Even as malpractice rates are beginning to stabilize because of improvements in the economic climate, Claybrook said the Republican-led House voted to “slash the legal rights of people whose lives are devastated by medical negligence.” The so called “crisis” condition that the lawmakers claim exist is, in fact, fiction, according to Claybrook, reflected by the fact that both the number and the total value of malpractice payouts to patients have remained flat since 1991, and significantly declined since 2001 when adjusted for medical inflation.
Under the malpractice legislation, setting an arbitrary $250,000 maximum cap on pain and suffering would bypass state juries and judges. Victims most severely affected by medical malpractice, including victims blinded, paralyzed, disfigured, suffering irreversible brain damage or trying to deal with the death of a child or spouse, will be the most affected by the bill that fails to adequately consider that as many as 100,000 people a year die from preventable medical errors in hospitals alone.

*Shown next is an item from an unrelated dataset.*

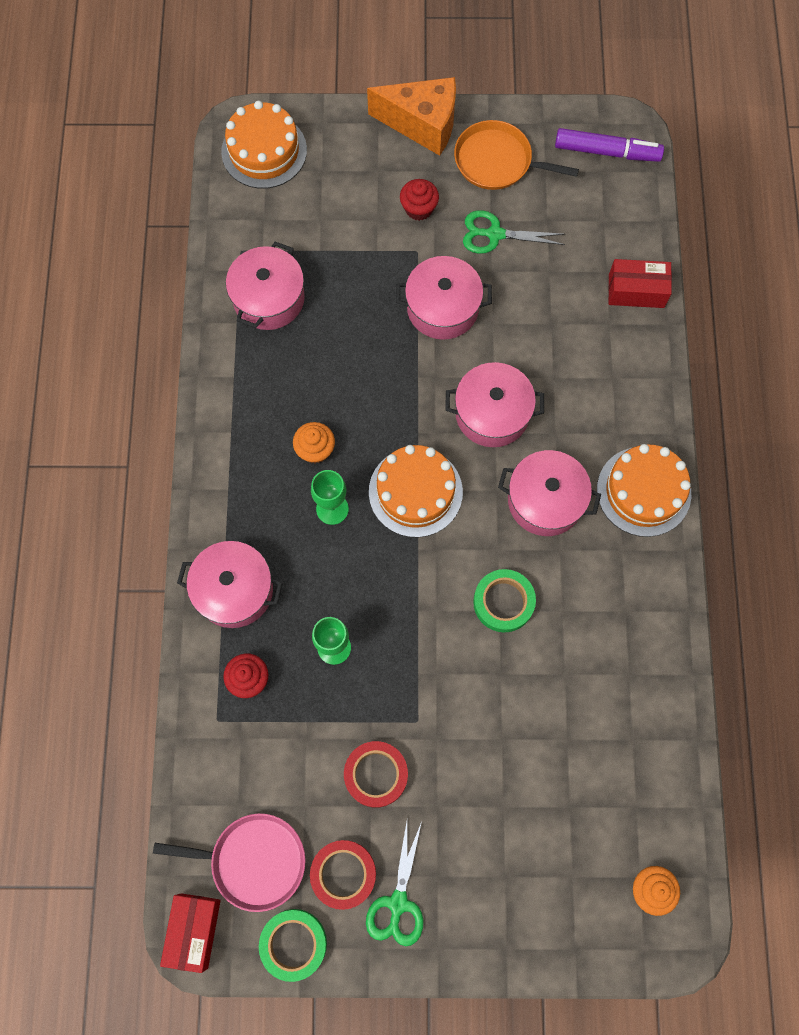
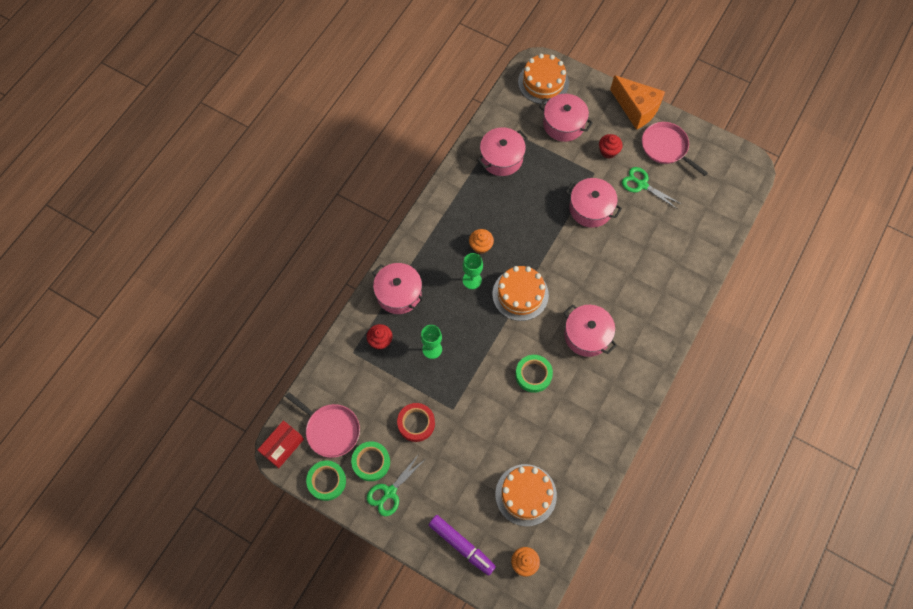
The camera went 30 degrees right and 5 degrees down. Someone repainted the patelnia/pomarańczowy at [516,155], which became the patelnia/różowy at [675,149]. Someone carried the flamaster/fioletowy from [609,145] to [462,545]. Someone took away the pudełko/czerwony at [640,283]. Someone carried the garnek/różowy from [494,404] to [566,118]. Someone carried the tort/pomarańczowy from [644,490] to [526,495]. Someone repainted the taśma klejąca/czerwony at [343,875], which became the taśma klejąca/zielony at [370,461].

Currently, just 5.5 percent of doctors account for 57 percent of medical malpractice payouts. The bill, in addition to further punishing victims of malpractices, would also lift the threat of punitive damages from nursing home corporations whose questionable hiring practices put elderly residents at greater risk for abuse, according to Claybrook. The Public Citizen, as well as other consumer groups, believes the Senate must reject the bill and put patient rights first.